L’ukrainien Loznitsa, apparemment reconnu pour le documentaire, réitère ici dans la fiction, autour d’un des nombreux portraits de l’Europe de l’Est qui a bien déprimé la Croisette en 2017.
Le procédé est réfléchi, et réglé au cordeau : une femme rejoint la prison éloignée où séjourne son mari pour lui transmettre un colis qui lui a été renvoyé par la poste. L’absurdité bureaucratique (on ne saura jamais pour quelle raison on refuse, à répétition, son colis) et administrative d’un pays trop vaste et résolument kafkaïen est la première charge du réalisateur : la Russie est une machine absurde qui broie les individus, et fait de la mort du peuple son principal carburant.
Se met donc en place un road movie organisé comme une odyssée du pire, permettant un regard transversal sur toutes les oppressions, les aliénations et les dérives par lesquelles se dissolvent les individus.
La mise en scène s’organise autour d’un système lui-même aussi strict et figé que semblent l’être les instances dirigeantes. De lourds blocs en plans-séquences, lieux de transit ou transitoires, noient la frêle épouse dans un large tableau encombré de personnages secondaires qui vont tour à tour prendre la parole pour alimenter le tableau à charge d’un pays en pleine déconfiture. Dans un bus, un compartiment, la salle d’attente de la prison, un bar mal famé, une voiture, la cohorte des individus va décliner dans un catalogue infini les divers symptômes d’une gangrène généralisée. Rien ne nous sera épargné, de la guerre à la corruption, en passant par la prostitution, le crime organisé ou l’univers carcéral, le tout, comme il se doit, sous des tombereaux de vodka.
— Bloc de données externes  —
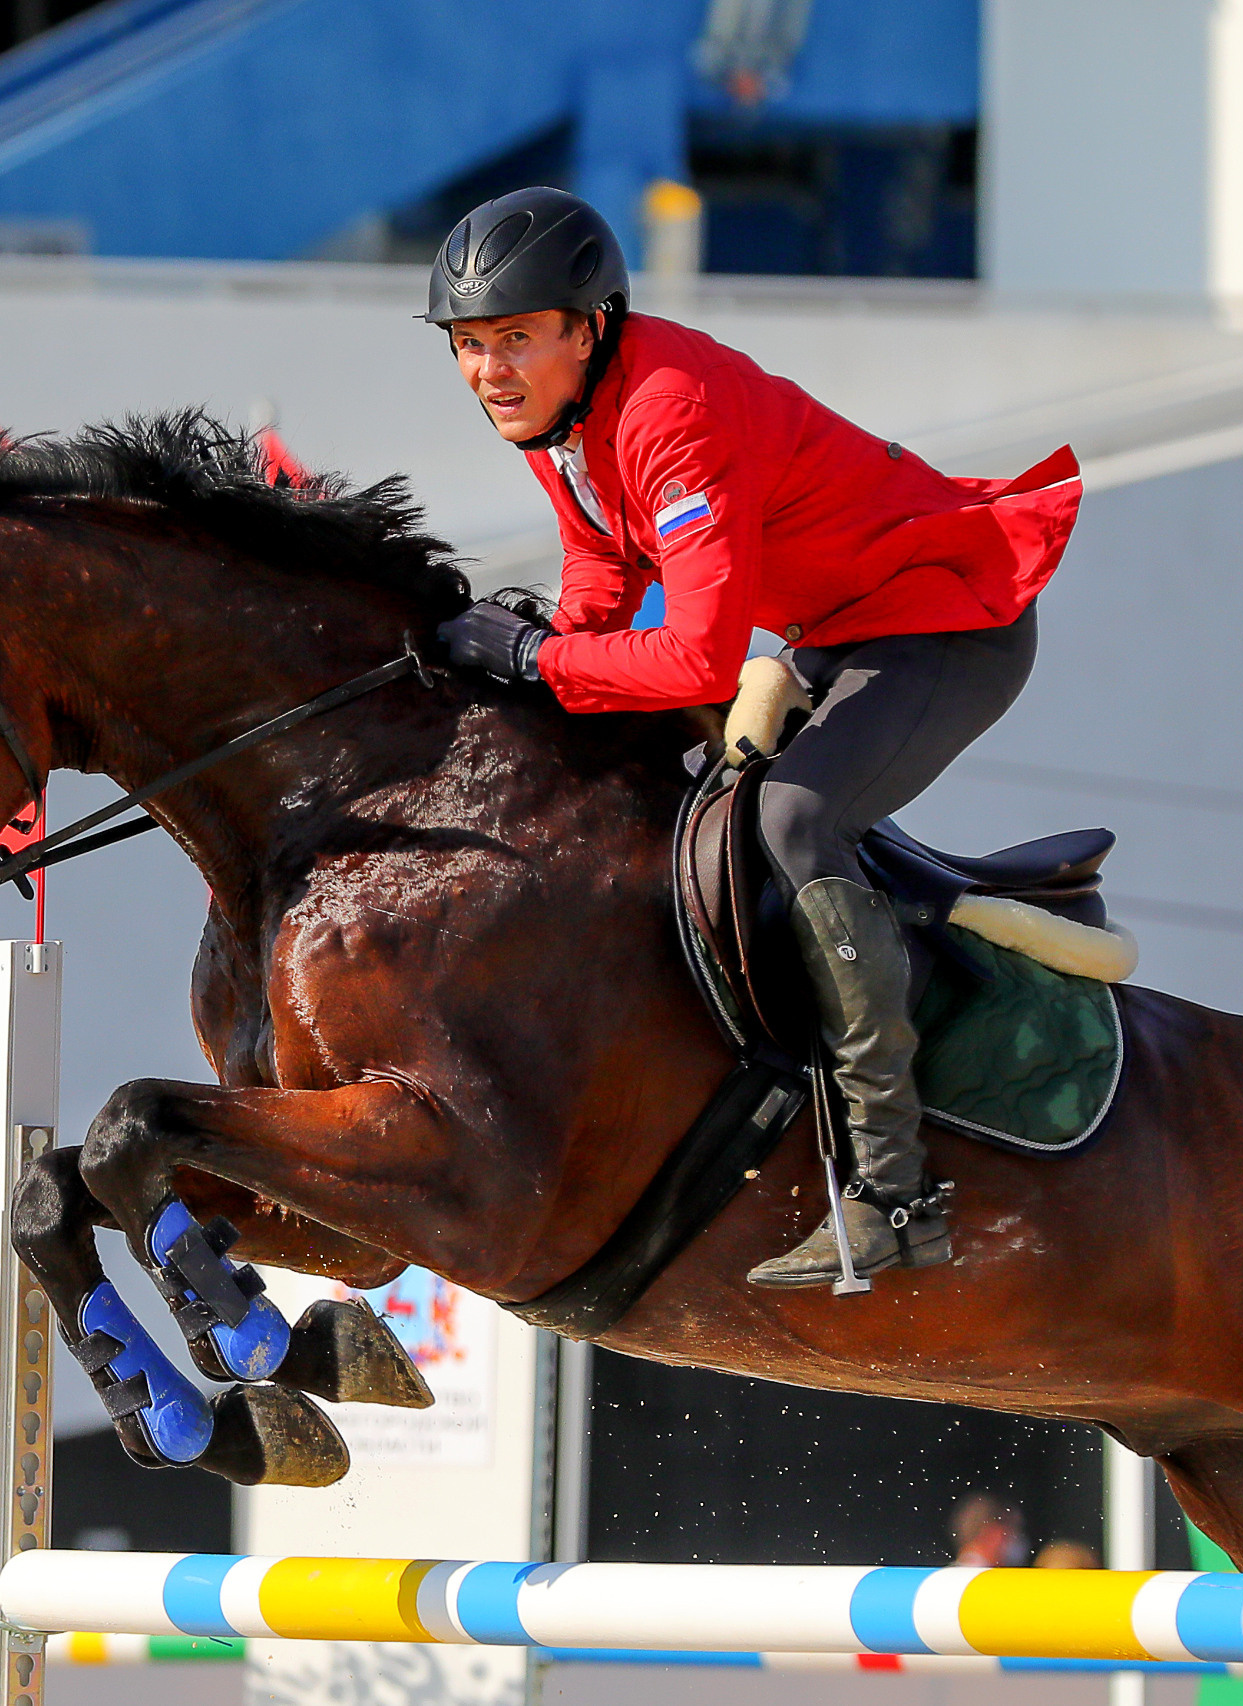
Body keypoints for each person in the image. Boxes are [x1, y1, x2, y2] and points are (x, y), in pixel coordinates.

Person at [427, 188, 1081, 1290]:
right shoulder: (559, 414)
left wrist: (538, 661)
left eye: (515, 339)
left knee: (791, 815)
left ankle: (894, 1187)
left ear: (588, 328)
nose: (489, 369)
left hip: (950, 623)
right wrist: (556, 647)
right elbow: (601, 557)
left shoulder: (667, 409)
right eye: (468, 344)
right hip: (848, 630)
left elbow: (694, 658)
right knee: (701, 806)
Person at [950, 1493, 1030, 1567]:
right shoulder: (974, 1571)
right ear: (990, 1532)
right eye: (1007, 1532)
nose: (1012, 1539)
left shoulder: (966, 1568)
Dans cette approche désabusée, voire cynique, tout le monde contribue à l’empire du mal : si quelqu’un vous propose de l’aide, c’est pour mieux vous arnaquer, et les policiers sont bien entendu les plus à craindre.
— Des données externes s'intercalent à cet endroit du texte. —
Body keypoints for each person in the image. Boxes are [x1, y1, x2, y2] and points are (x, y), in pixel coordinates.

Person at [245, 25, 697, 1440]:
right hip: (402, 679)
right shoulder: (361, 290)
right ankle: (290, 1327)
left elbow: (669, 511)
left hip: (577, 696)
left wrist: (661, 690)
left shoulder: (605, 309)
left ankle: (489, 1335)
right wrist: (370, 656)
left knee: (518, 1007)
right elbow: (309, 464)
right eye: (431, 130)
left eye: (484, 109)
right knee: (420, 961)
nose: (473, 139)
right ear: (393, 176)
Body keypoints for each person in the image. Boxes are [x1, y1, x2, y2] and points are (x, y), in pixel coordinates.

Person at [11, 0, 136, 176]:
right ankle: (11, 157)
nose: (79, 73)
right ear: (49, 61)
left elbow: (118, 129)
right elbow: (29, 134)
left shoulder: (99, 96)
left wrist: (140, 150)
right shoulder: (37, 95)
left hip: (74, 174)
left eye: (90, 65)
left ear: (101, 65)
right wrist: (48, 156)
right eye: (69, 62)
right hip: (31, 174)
L’étouffement est indéniablement efficace, d’autant qu’il se déroule sur plus de 2h30, et l’on ne peut nier le travail d’écriture allié à la maitrise du cadre.
On est tout de même en droit de s’interroger sur la posture adoptée par le réalisateur, qui semble prendre un malin plaisir à aligner les horreurs comme des perles, et fait de sa protagoniste une sorte de poupée de chiffon prête à suivre passivement le premier venu qui l’entrainera plus bas encore.
Alors que le doute commence à s’installer sur les velléités du cinéaste de nous prendre en otage dans son odyssée nihiliste, l’interminable épilogue achève de nous en convaincre.
Banquet baroque et délirant, aux vagues allures d’un délire lynchien, il convie toutes les élites et participants aux séquences précédentes pour un discours programmatique dystopique aussi long qu’excessif. La fable politique semble désormais achevée, non sans lourdeur ; mais c’est sans compter sur l’ardeur de Loznitsa en matière de cruauté, qui joue les prolongations sur un viol collectif aussi gratuit qu’éprouvant.
Pourquoi ?, serait-on tenté de se demander, sentiment qui prend tout son sens lorsqu’il nous impose la pirouette éculée du rêve pour clore tout ce délire.
À l’empathie et la douleur ressentie pour ces êtres succède ainsi l’irritation, puis la colère franche. Évoquer la souffrance n’est pas un passe-droit pour se complaire dans un jeu sadique et gratuit imposé au spectateur.